Después de mucho tiempo de una exigencia ciudadana, incluyendo presión hacia las autoridades federales por parte de sectores productivos, de colectivos de personas trabajadoras, y tras una larga presión por parte de grupos políticos, destacadamente Movimiento Ciudadano, el gobierno federal al fin ha cedido en algo de la agenda legislativa laboral.

Pero ese algo aparece a todas luces incompleto.

¿Por qué la afirmación?

Sencillamente porque la reducción de la jornada laboral de 48 a 40 horas semanales puede guardar una combinación de factores que irían en contra del objetivo. Se trata de una legislación que puede parecer amañada.

En esencia, primero la estrategia del gobierno federal ha sido presentar la reducción en una gradualidad que se irá desdoblando poco a poco a lo largo de varios años, casualmente hasta el final del sexenio.

¿Era necesaria esa gradualidad? Sostenemos que no, porque al aceptarla se abre la puerta de posibles abusos por parte de empleadores, que podrán distribuir fracciones de jornadas laborales en un universo de aplicación de la ley en el que se sabe que hay poca vigilancia.

Y está el asunto de las horas extra. Hasta hoy, las primeras nueve horas extra semanales se pagan al doble, y las horas de trabajo adicionales a esas horas extra, se pagan al triple.

A partir de la reforma aprobada, las horas extra se pagarían de forma que afecta evidentemente a las personas trabajadoras. Ahora se habla de que las primeras 12 horas extra semanales se pagarían al doble, y a partir de la hora 13 se pagaría el triple.

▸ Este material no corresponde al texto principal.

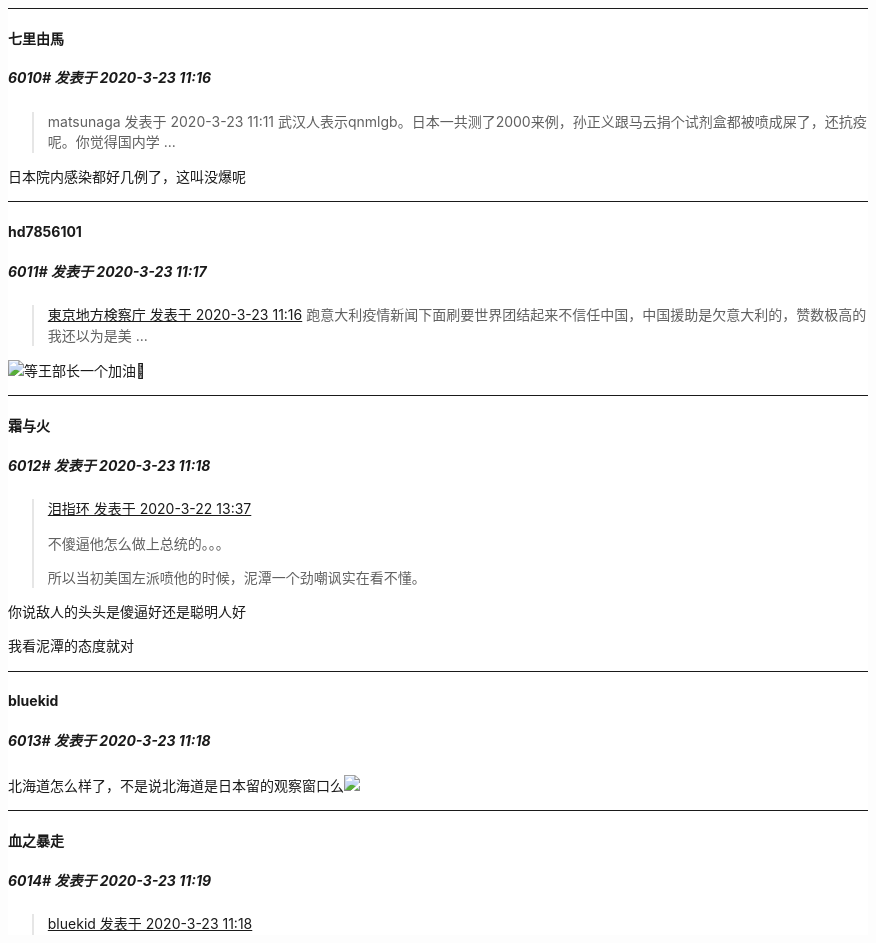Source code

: 
-----

####  七里由馬  
##### 6010#       发表于 2020-3-23 11:16


<blockquote>matsunaga 发表于 2020-3-23 11:11
武汉人表示qnmlgb。日本一共测了2000来例，孙正义跟马云捐个试剂盒都被喷成屎了，还抗疫呢。你觉得国内学 ...</blockquote>
日本院内感染都好几例了，这叫没爆呢


-----

####  hd7856101  
##### 6011#       发表于 2020-3-23 11:17


<blockquote><a href="httphttps://bbs.saraba1st.com/2b/forum.php?mod=redirect&amp;goto=findpost&amp;pid=46842310&amp;ptid=1919856" target="_blank">東京地方検察庁 发表于 2020-3-23 11:16</a>
跑意大利疫情新闻下面刷要世界团结起来不信任中国，中国援助是欠意大利的，赞数极高的我还以为是美 ...</blockquote>
<img src="https://static.saraba1st.com/image/smiley/face2017/053.png" referrerpolicy="no-referrer">等王部长一个加油💪


-----

####  霜与火  
##### 6012#       发表于 2020-3-23 11:18


<blockquote><a href="httphttps://bbs.saraba1st.com/2b/forum.php?mod=redirect&amp;goto=findpost&amp;pid=46832291&amp;ptid=1919856" target="_blank">泪指环 发表于 2020-3-22 13:37</a>

不傻逼他怎么做上总统的。。。


所以当初美国左派喷他的时候，泥潭一个劲嘲讽实在看不懂。</blockquote>
你说敌人的头头是傻逼好还是聪明人好

我看泥潭的态度就对


-----

####  bluekid  
##### 6013#       发表于 2020-3-23 11:18


北海道怎么样了，不是说北海道是日本留的观察窗口么<img src="https://static.saraba1st.com/image/smiley/face2017/067.png" referrerpolicy="no-referrer">


-----

####  血之暴走  
##### 6014#       发表于 2020-3-23 11:19


<blockquote><a href="httphttps://bbs.saraba1st.com/2b/forum.php?mod=redirect&amp;goto=findpost&amp;pid=46842350&amp;ptid=1919856" target="_blank">bluekid 发表于 2020-3-23 11:18</a>
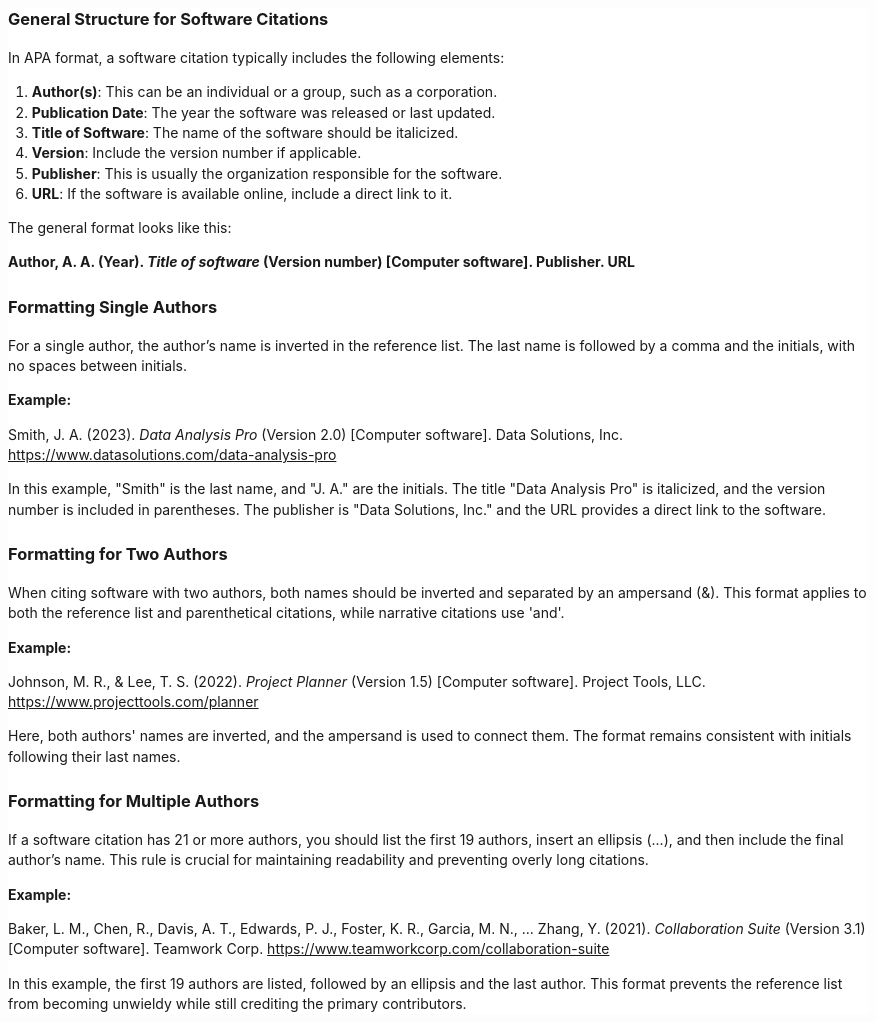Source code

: ### General Structure for Software Citations

In APA format, a software citation typically includes the following elements:

1. **Author(s)**: This can be an individual or a group, such as a corporation.
2. **Publication Date**: The year the software was released or last updated.
3. **Title of Software**: The name of the software should be italicized.
4. **Version**: Include the version number if applicable.
5. **Publisher**: This is usually the organization responsible for the software.
6. **URL**: If the software is available online, include a direct link to it.

The general format looks like this:

**Author, A. A. (Year). *Title of software* (Version number) [Computer software]. Publisher. URL**

### Formatting Single Authors

For a single author, the author’s name is inverted in the reference list. The last name is followed by a comma and the initials, with no spaces between initials.

**Example:**

Smith, J. A. (2023). *Data Analysis Pro* (Version 2.0) [Computer software]. Data Solutions, Inc. https://www.datasolutions.com/data-analysis-pro

In this example, "Smith" is the last name, and "J. A." are the initials. The title "Data Analysis Pro" is italicized, and the version number is included in parentheses. The publisher is "Data Solutions, Inc." and the URL provides a direct link to the software.

### Formatting for Two Authors

When citing software with two authors, both names should be inverted and separated by an ampersand (&). This format applies to both the reference list and parenthetical citations, while narrative citations use 'and'.

**Example:**

Johnson, M. R., & Lee, T. S. (2022). *Project Planner* (Version 1.5) [Computer software]. Project Tools, LLC. https://www.projecttools.com/planner

Here, both authors' names are inverted, and the ampersand is used to connect them. The format remains consistent with initials following their last names.

### Formatting for Multiple Authors

If a software citation has 21 or more authors, you should list the first 19 authors, insert an ellipsis (...), and then include the final author’s name. This rule is crucial for maintaining readability and preventing overly long citations.

**Example:**

Baker, L. M., Chen, R., Davis, A. T., Edwards, P. J., Foster, K. R., Garcia, M. N., ... Zhang, Y. (2021). *Collaboration Suite* (Version 3.1) [Computer software]. Teamwork Corp. https://www.teamworkcorp.com/collaboration-suite

In this example, the first 19 authors are listed, followed by an ellipsis and the last author. This format prevents the reference list from becoming unwieldy while still crediting the primary contributors.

Evidentemente, pierden las personas trabajadoras: menos pago por horas extra, como si fuera una especie de reposición de lo que se avanza en la jornada laboral.

Los días de descanso constituyen otro tema trascendental. Si finalmente resultase que se aprueba la reforma tal como está, no se concedería a las personas trabajadoras más que un solo día de descanso a la semana. En Movimiento Ciudadano sostenemos que pueden ser dos.

Sin embargo, el oficialismo se niega a avanzar hacia un nuevo esquema laboral que beneficie a las personas trabajadoras y les provea de mejores condiciones, lo que redundaría en mejor salud física y mental y una sociedad proclive al optimismo.

Por el lado que se vea, una reforma que de verdad reduzca la jornada laboral en México, que sí reconozca las horas extras y que establezca dos días de descanso a la semana, así con todas sus letras, sería benéfica para la sociedad. ¿Por qué oponerse?

Cuesta trabajo creer que un gobierno que se presenta de izquierda actúe con una determinación totalmente opuesta, y que una legislación que puede significar un beneficio clarísimo para la población trabajadora de nuestro país enfrente más oposición desde el poder. Actúan tal y como lo haría el sistema político al que dijeron combatir.

Por mucho tiempo, los derechos laborales del pueblo mexicano se contaron como los pioneros en un mundo que salía del gobierno de imperios y que se asomaba a la modernidad. Hoy sin embargo, debemos actualizar en serio esa legislación sin temor y con decisión.

Esa decisión está en nuestras manos. ¿Nos quedaremos con disposiciones que ya vieron pasar su vigencia o avanzaremos hacia una realidad que incluso nos rebasó hace mucho tiempo? En todo caso, lo que se ha de lograr siempre deberá apuntar al mayor beneficio para la ciudadanía, no a coartar lo que ya se tiene.